Phone Scam / Contacting Club Officers


We received a call from a club officer about a phone scam they recently experienced. The scammer was sneaky – they went to the club’s website and grabbed the listed phone numbers of club officers, excluding the president. They texted each officer a statement similar to:

“Hello, this is <president’s name>, Are you busy? I have an idea.”

“Thanks! I was thinking it would be a great idea to reward our officers with a gift certificate for all their hard work with the club. I’m pretty tied up with some tasks right now, would you mind picking up $100 VISA gift cards that we can hand out at the next meeting?”

“Let’s keep this a secret for the other officers (Jim, Bob, Jack), to surprise them.”
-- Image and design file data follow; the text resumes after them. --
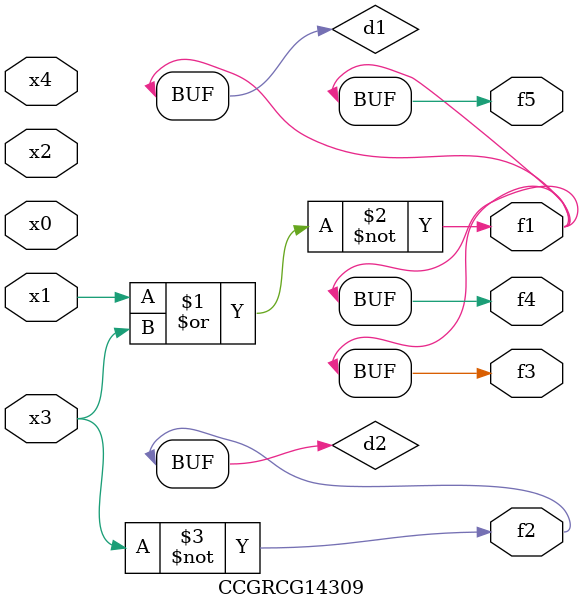
<source format=v>
module CCGRCG14309(
	input x0, x1, x2, x3, x4,
	output f1, f2, f3, f4, f5
);

	wire d1, d2;

	nor (d1, x1, x3);
	not (d2, x3);
	assign f1 = d1;
	assign f2 = d2;
	assign f3 = d1;
	assign f4 = d1;
	assign f5 = d1;
endmodule

</source>
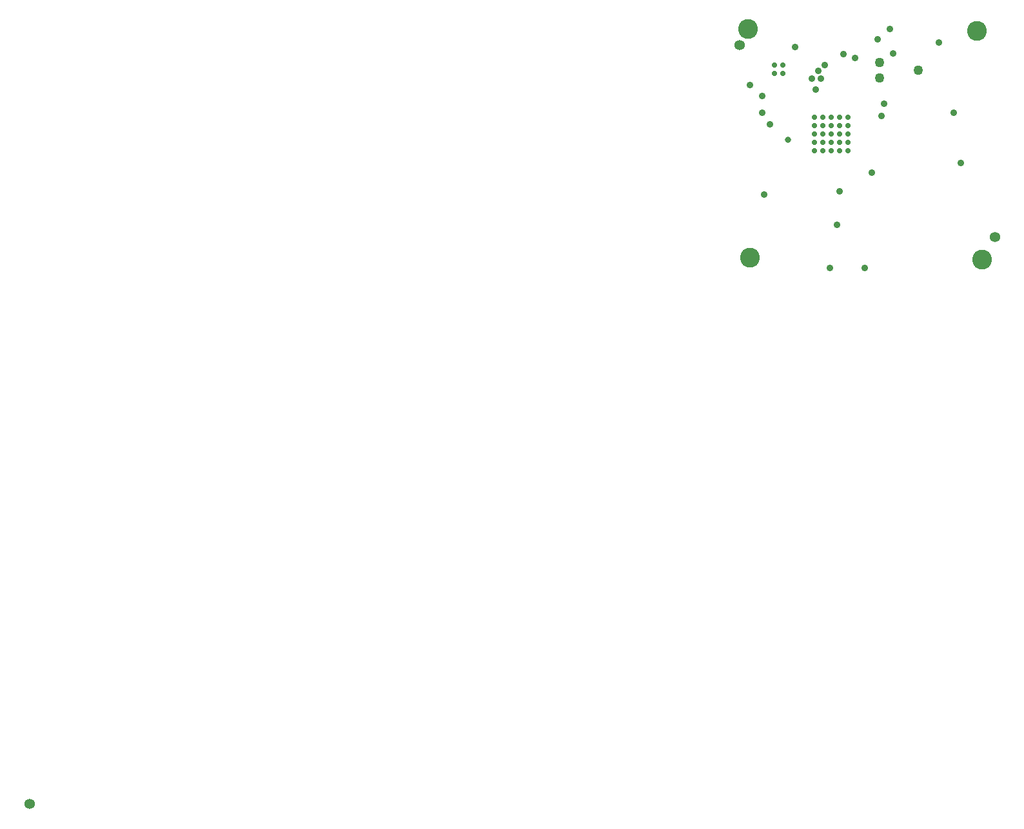
<source format=gbr>
%TF.GenerationSoftware,Altium Limited,Altium Designer,24.4.1 (13)*%
G04 Layer_Color=16711935*
%FSLAX45Y45*%
%MOMM*%
%TF.SameCoordinates,9860FC65-6E59-49BE-95FE-00A45DA03842*%
%TF.FilePolarity,Negative*%
%TF.FileFunction,Soldermask,Bot*%
%TF.Part,Single*%
G01*
G75*
%TA.AperFunction,ViaPad*%
%ADD70C,1.35520*%
%TA.AperFunction,ComponentPad*%
%ADD71C,1.27020*%
%TA.AperFunction,ViaPad*%
%ADD72C,2.60320*%
%ADD73C,0.90320*%
%ADD74C,0.70320*%
%ADD75C,0.80320*%
D70*
X3425000Y465000D02*
D03*
X75000Y2995000D02*
D03*
X-9247300Y-6984800D02*
D03*
D71*
X1910500Y2763100D02*
D03*
Y2559900D02*
D03*
X2418500Y2661500D02*
D03*
D72*
X3262500Y175000D02*
D03*
X212500Y200000D02*
D03*
X3187500Y3175000D02*
D03*
X187500Y3200000D02*
D03*
D73*
X470000Y1950556D02*
D03*
X1077500Y2405000D02*
D03*
X1022500Y2548056D02*
D03*
X1807500Y1315000D02*
D03*
X1940000Y2062500D02*
D03*
X805000Y2965000D02*
D03*
X399500Y1027459D02*
D03*
X2689500Y3027459D02*
D03*
X1970000Y2217500D02*
D03*
X374500Y2319959D02*
D03*
X214499Y2469959D02*
D03*
X372500Y2102500D02*
D03*
X1437500Y2875000D02*
D03*
X1195000Y2732500D02*
D03*
X1595000Y2825000D02*
D03*
X1260000Y62500D02*
D03*
X1722500D02*
D03*
X1392500Y1070000D02*
D03*
X1352500Y632500D02*
D03*
X2980000Y1442500D02*
D03*
X2890000Y2105000D02*
D03*
X2087500Y2885000D02*
D03*
X1885000Y3067500D02*
D03*
X1145000Y2550000D02*
D03*
X2047500Y3200000D02*
D03*
X1112500Y2650000D02*
D03*
D74*
X1497500Y1605000D02*
D03*
X1387500D02*
D03*
X1277500D02*
D03*
X1167500D02*
D03*
X1057500D02*
D03*
X1497500Y1715000D02*
D03*
X1387500D02*
D03*
X1277500D02*
D03*
X1167500D02*
D03*
X1057500D02*
D03*
X1497500Y1825000D02*
D03*
X1387500D02*
D03*
X1277500D02*
D03*
X1167500D02*
D03*
X1057500D02*
D03*
X1497500Y1935000D02*
D03*
X1387500D02*
D03*
X1277500D02*
D03*
X1167500D02*
D03*
X1057500D02*
D03*
X1497500Y2045000D02*
D03*
X1387500D02*
D03*
X1277500D02*
D03*
X1167500D02*
D03*
X1057500D02*
D03*
X642500Y2730000D02*
D03*
Y2620000D02*
D03*
X532500D02*
D03*
Y2730000D02*
D03*
D75*
X712500Y1750000D02*
D03*
%TF.MD5,de76f96aac7161ab052ef59e7fa495e8*%
M02*

</source>
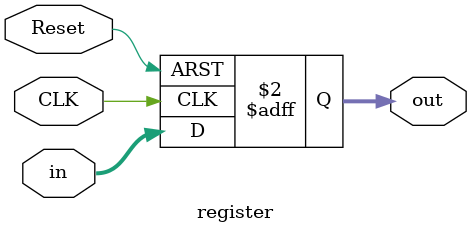
<source format=v>
module register #(parameter TAM=32)(
	input [TAM-1:0] in,
	input CLK, Reset, 
	output reg [TAM-1:0] out
);
	always @(posedge CLK, posedge Reset)
		if(Reset)
			out <= 0;
		else
			out <= in;
endmodule 
</source>
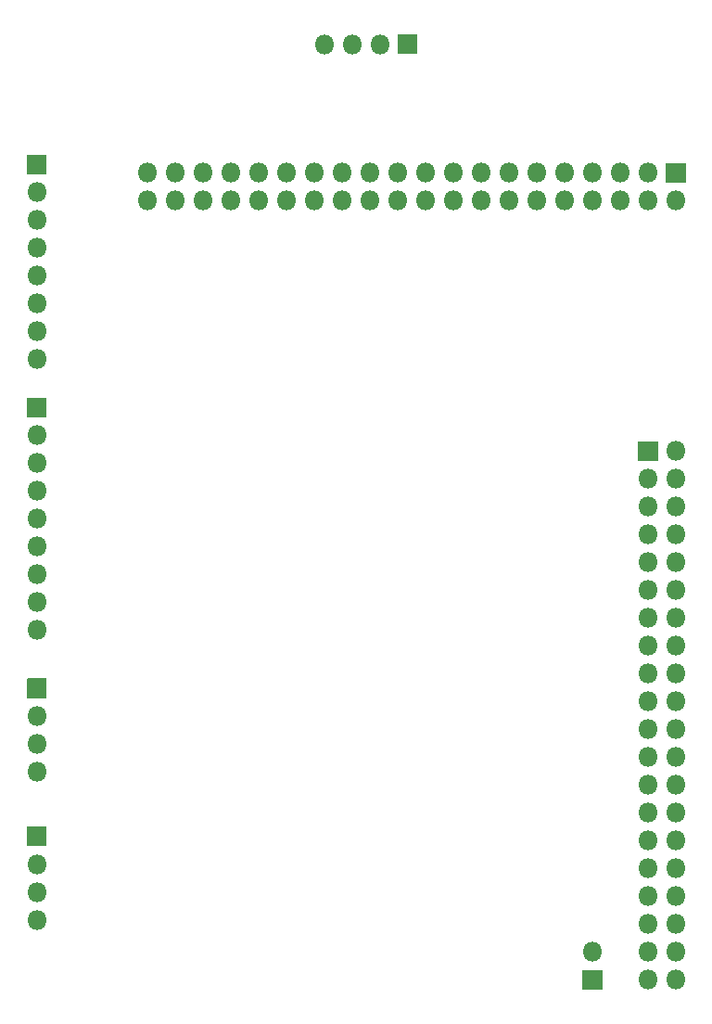
<source format=gbs>
G04 #@! TF.GenerationSoftware,KiCad,Pcbnew,(5.1.10-1-10_14)*
G04 #@! TF.CreationDate,2021-10-14T13:31:25-04:00*
G04 #@! TF.ProjectId,TR108 Mainboard,54523130-3820-44d6-9169-6e626f617264,1*
G04 #@! TF.SameCoordinates,Original*
G04 #@! TF.FileFunction,Soldermask,Bot*
G04 #@! TF.FilePolarity,Negative*
%FSLAX46Y46*%
G04 Gerber Fmt 4.6, Leading zero omitted, Abs format (unit mm)*
G04 Created by KiCad (PCBNEW (5.1.10-1-10_14)) date 2021-10-14 13:31:25*
%MOMM*%
%LPD*%
G01*
G04 APERTURE LIST*
%ADD10O,1.801600X1.801600*%
G04 APERTURE END LIST*
D10*
X130454238Y-49200000D03*
X132994238Y-49200000D03*
X135534238Y-49200000D03*
G36*
G01*
X137224238Y-48299200D02*
X138924238Y-48299200D01*
G75*
G02*
X138975038Y-48350000I0J-50800D01*
G01*
X138975038Y-50050000D01*
G75*
G02*
X138924238Y-50100800I-50800J0D01*
G01*
X137224238Y-50100800D01*
G75*
G02*
X137173438Y-50050000I0J50800D01*
G01*
X137173438Y-48350000D01*
G75*
G02*
X137224238Y-48299200I50800J0D01*
G01*
G37*
X104190800Y-129146300D03*
X104190800Y-126606300D03*
X104190800Y-124066300D03*
G36*
G01*
X103290000Y-122376300D02*
X103290000Y-120676300D01*
G75*
G02*
X103340800Y-120625500I50800J0D01*
G01*
X105040800Y-120625500D01*
G75*
G02*
X105091600Y-120676300I0J-50800D01*
G01*
X105091600Y-122376300D01*
G75*
G02*
X105040800Y-122427100I-50800J0D01*
G01*
X103340800Y-122427100D01*
G75*
G02*
X103290000Y-122376300I0J50800D01*
G01*
G37*
X104200000Y-77980000D03*
X104200000Y-75440000D03*
X104200000Y-72900000D03*
X104200000Y-70360000D03*
X104200000Y-67820000D03*
X104200000Y-65280000D03*
X104200000Y-62740000D03*
G36*
G01*
X103299200Y-61050000D02*
X103299200Y-59350000D01*
G75*
G02*
X103350000Y-59299200I50800J0D01*
G01*
X105050000Y-59299200D01*
G75*
G02*
X105100800Y-59350000I0J-50800D01*
G01*
X105100800Y-61050000D01*
G75*
G02*
X105050000Y-61100800I-50800J0D01*
G01*
X103350000Y-61100800D01*
G75*
G02*
X103299200Y-61050000I0J50800D01*
G01*
G37*
X154940000Y-132080000D03*
G36*
G01*
X155840800Y-133770000D02*
X155840800Y-135470000D01*
G75*
G02*
X155790000Y-135520800I-50800J0D01*
G01*
X154090000Y-135520800D01*
G75*
G02*
X154039200Y-135470000I0J50800D01*
G01*
X154039200Y-133770000D01*
G75*
G02*
X154090000Y-133719200I50800J0D01*
G01*
X155790000Y-133719200D01*
G75*
G02*
X155840800Y-133770000I0J-50800D01*
G01*
G37*
X104200000Y-102695000D03*
X104200000Y-100155000D03*
X104200000Y-97615000D03*
X104200000Y-95075000D03*
X104200000Y-92535000D03*
X104200000Y-89995000D03*
X104200000Y-87455000D03*
X104200000Y-84915000D03*
G36*
G01*
X103299200Y-83225000D02*
X103299200Y-81525000D01*
G75*
G02*
X103350000Y-81474200I50800J0D01*
G01*
X105050000Y-81474200D01*
G75*
G02*
X105100800Y-81525000I0J-50800D01*
G01*
X105100800Y-83225000D01*
G75*
G02*
X105050000Y-83275800I-50800J0D01*
G01*
X103350000Y-83275800D01*
G75*
G02*
X103299200Y-83225000I0J50800D01*
G01*
G37*
X104200000Y-115620000D03*
X104200000Y-113080000D03*
X104200000Y-110540000D03*
G36*
G01*
X103299200Y-108850000D02*
X103299200Y-107150000D01*
G75*
G02*
X103350000Y-107099200I50800J0D01*
G01*
X105050000Y-107099200D01*
G75*
G02*
X105100800Y-107150000I0J-50800D01*
G01*
X105100800Y-108850000D01*
G75*
G02*
X105050000Y-108900800I-50800J0D01*
G01*
X103350000Y-108900800D01*
G75*
G02*
X103299200Y-108850000I0J50800D01*
G01*
G37*
X114300000Y-63500000D03*
X114300000Y-60960000D03*
X116840000Y-63500000D03*
X116840000Y-60960000D03*
X119380000Y-63500000D03*
X119380000Y-60960000D03*
X121920000Y-63500000D03*
X121920000Y-60960000D03*
X124460000Y-63500000D03*
X124460000Y-60960000D03*
X127000000Y-63500000D03*
X127000000Y-60960000D03*
X129540000Y-63500000D03*
X129540000Y-60960000D03*
X132080000Y-63500000D03*
X132080000Y-60960000D03*
X134620000Y-63500000D03*
X134620000Y-60960000D03*
X137160000Y-63500000D03*
X137160000Y-60960000D03*
X139700000Y-63500000D03*
X139700000Y-60960000D03*
X142240000Y-63500000D03*
X142240000Y-60960000D03*
X144780000Y-63500000D03*
X144780000Y-60960000D03*
X147320000Y-63500000D03*
X147320000Y-60960000D03*
X149860000Y-63500000D03*
X149860000Y-60960000D03*
X152400000Y-63500000D03*
X152400000Y-60960000D03*
X154940000Y-63500000D03*
X154940000Y-60960000D03*
X157480000Y-63500000D03*
X157480000Y-60960000D03*
X160020000Y-63500000D03*
X160020000Y-60960000D03*
X162560000Y-63500000D03*
G36*
G01*
X161710000Y-60059200D02*
X163410000Y-60059200D01*
G75*
G02*
X163460800Y-60110000I0J-50800D01*
G01*
X163460800Y-61810000D01*
G75*
G02*
X163410000Y-61860800I-50800J0D01*
G01*
X161710000Y-61860800D01*
G75*
G02*
X161659200Y-61810000I0J50800D01*
G01*
X161659200Y-60110000D01*
G75*
G02*
X161710000Y-60059200I50800J0D01*
G01*
G37*
X162560000Y-134620000D03*
X160020000Y-134620000D03*
X162560000Y-132080000D03*
X160020000Y-132080000D03*
X162560000Y-129540000D03*
X160020000Y-129540000D03*
X162560000Y-127000000D03*
X160020000Y-127000000D03*
X162560000Y-124460000D03*
X160020000Y-124460000D03*
X162560000Y-121920000D03*
X160020000Y-121920000D03*
X162560000Y-119380000D03*
X160020000Y-119380000D03*
X162560000Y-116840000D03*
X160020000Y-116840000D03*
X162560000Y-114300000D03*
X160020000Y-114300000D03*
X162560000Y-111760000D03*
X160020000Y-111760000D03*
X162560000Y-109220000D03*
X160020000Y-109220000D03*
X162560000Y-106680000D03*
X160020000Y-106680000D03*
X162560000Y-104140000D03*
X160020000Y-104140000D03*
X162560000Y-101600000D03*
X160020000Y-101600000D03*
X162560000Y-99060000D03*
X160020000Y-99060000D03*
X162560000Y-96520000D03*
X160020000Y-96520000D03*
X162560000Y-93980000D03*
X160020000Y-93980000D03*
X162560000Y-91440000D03*
X160020000Y-91440000D03*
X162560000Y-88900000D03*
X160020000Y-88900000D03*
X162560000Y-86360000D03*
G36*
G01*
X159119200Y-87210000D02*
X159119200Y-85510000D01*
G75*
G02*
X159170000Y-85459200I50800J0D01*
G01*
X160870000Y-85459200D01*
G75*
G02*
X160920800Y-85510000I0J-50800D01*
G01*
X160920800Y-87210000D01*
G75*
G02*
X160870000Y-87260800I-50800J0D01*
G01*
X159170000Y-87260800D01*
G75*
G02*
X159119200Y-87210000I0J50800D01*
G01*
G37*
M02*

</source>
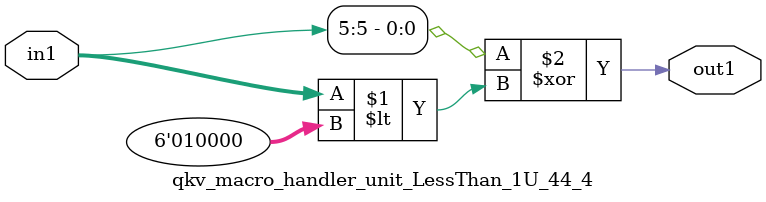
<source format=v>

`timescale 1ps / 1ps


module qkv_macro_handler_unit_LessThan_1U_44_4( in1, out1 );

    input [5:0] in1;
    output out1;

    
    // rtl_process:qkv_macro_handler_unit_LessThan_1U_44_4/qkv_macro_handler_unit_LessThan_1U_44_4_thread_1
    assign out1 = (in1[5] ^ in1 < 6'd16);

endmodule


</source>
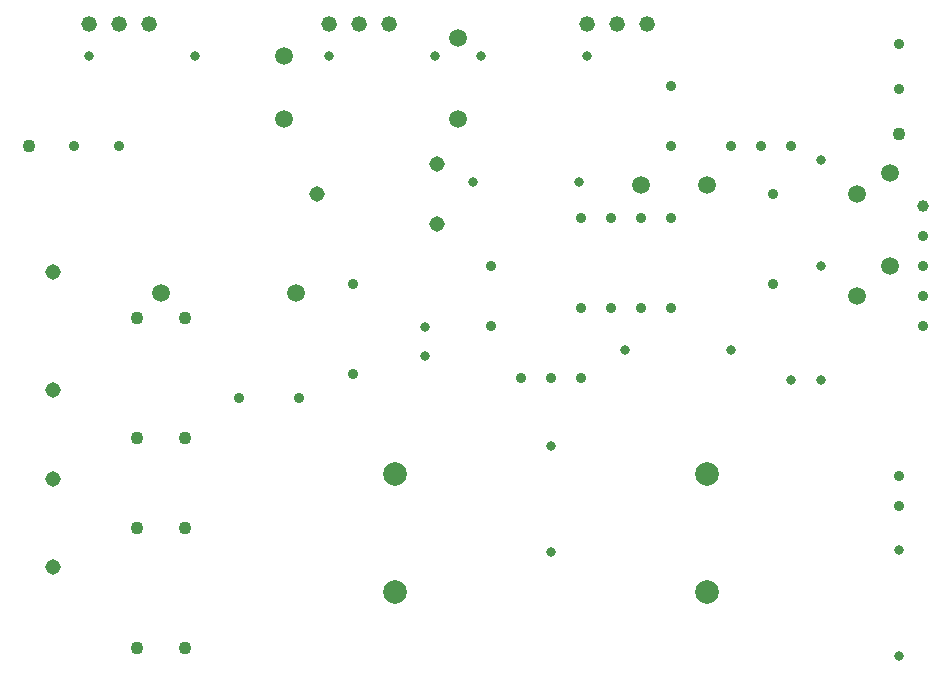
<source format=gbr>
G04 Generated by Ultiboard 14.1 *
%FSLAX34Y34*%
%MOMM*%

%ADD10C,0.0001*%
%ADD11C,1.3124*%
%ADD12C,1.1006*%
%ADD13C,2.0000*%
%ADD14C,0.8890*%
%ADD15C,0.8000*%
%ADD16C,0.9949*%
%ADD17C,1.3208*%
%ADD18C,1.5000*%


G04 ColorRGB 000000 for the following layer *
%LNDrill-Copper Top-Copper Bottom*%
%LPD*%
G54D11*
X71120Y345440D03*
X71120Y95462D03*
X71120Y245322D03*
X71120Y170392D03*
X396240Y436880D03*
X396240Y386080D03*
X294640Y411480D03*
G54D12*
X142240Y27300D03*
X142240Y128900D03*
X182880Y27300D03*
X182880Y128900D03*
X142240Y306700D03*
X142240Y205100D03*
X182880Y306700D03*
X182880Y205100D03*
X50800Y452120D03*
X787400Y462280D03*
G54D13*
X360680Y74620D03*
X360680Y174620D03*
X624840Y74620D03*
X624840Y174620D03*
G54D14*
X279400Y238760D03*
X228600Y238760D03*
X492760Y255900D03*
X467360Y255900D03*
X518160Y255900D03*
X325120Y335280D03*
X325120Y259080D03*
X441960Y299720D03*
X441960Y350520D03*
X518160Y391160D03*
X543560Y314960D03*
X594360Y314960D03*
X568960Y314960D03*
X594360Y391160D03*
X543560Y391160D03*
X568960Y391160D03*
X518160Y314960D03*
X807720Y299720D03*
X807720Y375920D03*
X807720Y350520D03*
X807720Y325120D03*
X680720Y335280D03*
X680720Y411480D03*
X88900Y452120D03*
X127000Y452120D03*
X787400Y500380D03*
X787400Y538480D03*
X787400Y147320D03*
X787400Y172720D03*
X594360Y452120D03*
X594360Y502920D03*
X645160Y452120D03*
X695960Y452120D03*
X670560Y452120D03*
G54D15*
X386080Y299320D03*
X386080Y274320D03*
X555160Y279400D03*
X645160Y279300D03*
X516720Y421640D03*
X426720Y421740D03*
X695960Y254000D03*
X720960Y254000D03*
X721360Y440520D03*
X721260Y350520D03*
X433240Y528320D03*
X523240Y528220D03*
X394800Y528320D03*
X304800Y528420D03*
X191600Y528320D03*
X101600Y528420D03*
X787400Y110320D03*
X787300Y20320D03*
X492760Y108120D03*
X492860Y198120D03*
G54D16*
X807720Y401320D03*
G54D17*
X152131Y555889D03*
X126731Y555889D03*
X101331Y555889D03*
X355600Y555889D03*
X330200Y555889D03*
X304800Y555889D03*
X574040Y555889D03*
X548640Y555889D03*
X523240Y555889D03*
G54D18*
X779780Y350520D03*
X779780Y429260D03*
X751840Y411480D03*
X751840Y325120D03*
X162560Y327660D03*
X276860Y327660D03*
X568960Y419100D03*
X624840Y419100D03*
X414020Y543560D03*
X414020Y474980D03*
X266700Y474980D03*
X266700Y528320D03*

M02*

</source>
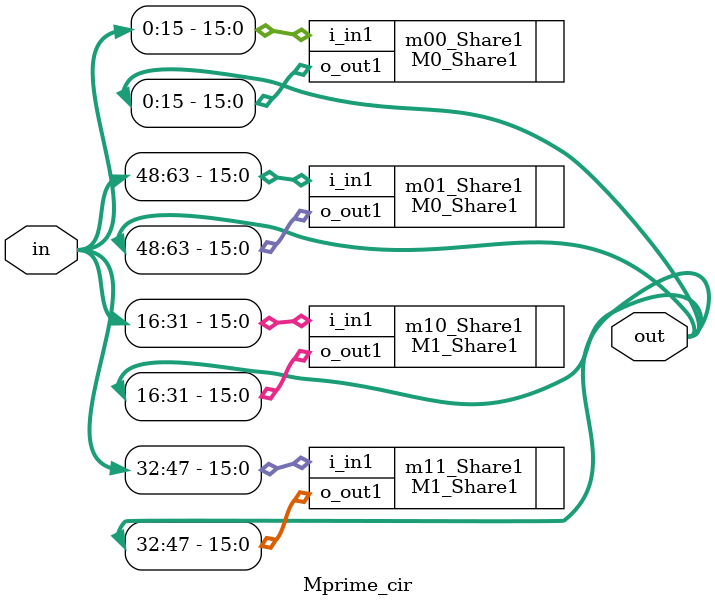
<source format=sv>
module Mprime_cir(
    in,
    out
);

input wire [0:63] in;
output wire [0:63] out;

M0_Share1 m00_Share1(
    .i_in1 (in[0:15]),
    .o_out1 (out[0:15])
);

M1_Share1 m10_Share1(
    .i_in1 (in[16:31]),
    .o_out1 (out[16:31])
);

M1_Share1 m11_Share1(
    .i_in1 (in[32:47]),
    .o_out1 (out[32:47])
);

M0_Share1 m01_Share1(
    .i_in1 (in[48:63]),
    .o_out1 (out[48:63])
);

endmodule


</source>
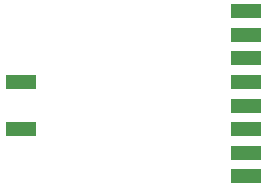
<source format=gbr>
G04 #@! TF.GenerationSoftware,KiCad,Pcbnew,(5.1.4)-1*
G04 #@! TF.CreationDate,2020-02-21T12:34:06+01:00*
G04 #@! TF.ProjectId,HB-UNI-Sen-TEMP-MAX6675,48422d55-4e49-42d5-9365-6e2d54454d50,rev?*
G04 #@! TF.SameCoordinates,Original*
G04 #@! TF.FileFunction,Paste,Bot*
G04 #@! TF.FilePolarity,Positive*
%FSLAX46Y46*%
G04 Gerber Fmt 4.6, Leading zero omitted, Abs format (unit mm)*
G04 Created by KiCad (PCBNEW (5.1.4)-1) date 2020-02-21 12:34:06*
%MOMM*%
%LPD*%
G04 APERTURE LIST*
%ADD10R,2.524000X1.200000*%
G04 APERTURE END LIST*
D10*
X148000000Y-113300000D03*
X148000000Y-109300000D03*
X167000000Y-117300000D03*
X167000000Y-115300000D03*
X167000000Y-113300000D03*
X167000000Y-111300000D03*
X167000000Y-109300000D03*
X167000000Y-107300000D03*
X167000000Y-105300000D03*
X167000000Y-103300000D03*
M02*

</source>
“To help me reimburse you back right away, please open the envelopes and grab photos of the backs of the card for me. I’ll pay you back at the meeting.”

Obviously, this is a scam, but their tactic is clever. They are using flying club language (club officers & club meeting) in their attempt to make you believe it is legit. Using fellow officers’ names in the text makes it sound like they know everyone.

Please share this with your fellow flying buddies, family, and friends. Don’t get fooled.

Here’s how a typical gift card scam plays out:

Fraudsters contact you pretending to be someone you trust. Scammers try to gain your trust by impersonating trusted authorities — such as companies like Amazon, your bank or utility company, or even your boss. Many gift card scams happen over the phone because imposters know they can get you to stay on the line while you purchase gift cards and share the numbers and PINs.

Next, they create an urgent situation. Scammers will try to get you to act without thinking by scaring you with claims that your bank account was compromised, you’re behind on a payment, or you were scammed. They may even take the opposite approach and claim you’ve won a prize — but need to pay fees with gift cards before it can be released.

To fix the situation, the solution will be to send them money via gift cards. You’ll be asked to purchase and share the gift card number and PIN. This information is typically on the back of the card, and it gives them instant access to the money on the card. Scammers will often keep you on the phone and tell you exactly which gift cards to buy (Amazon, Target, Google Play, etc.).

The bottom line: If you’re told to pay with gift cards, it’s a scam. Legitimate companies will never demand (nor typically accept) payment via gift cards. The moment someone asks for a gift card payment, you should hang up or delete the email.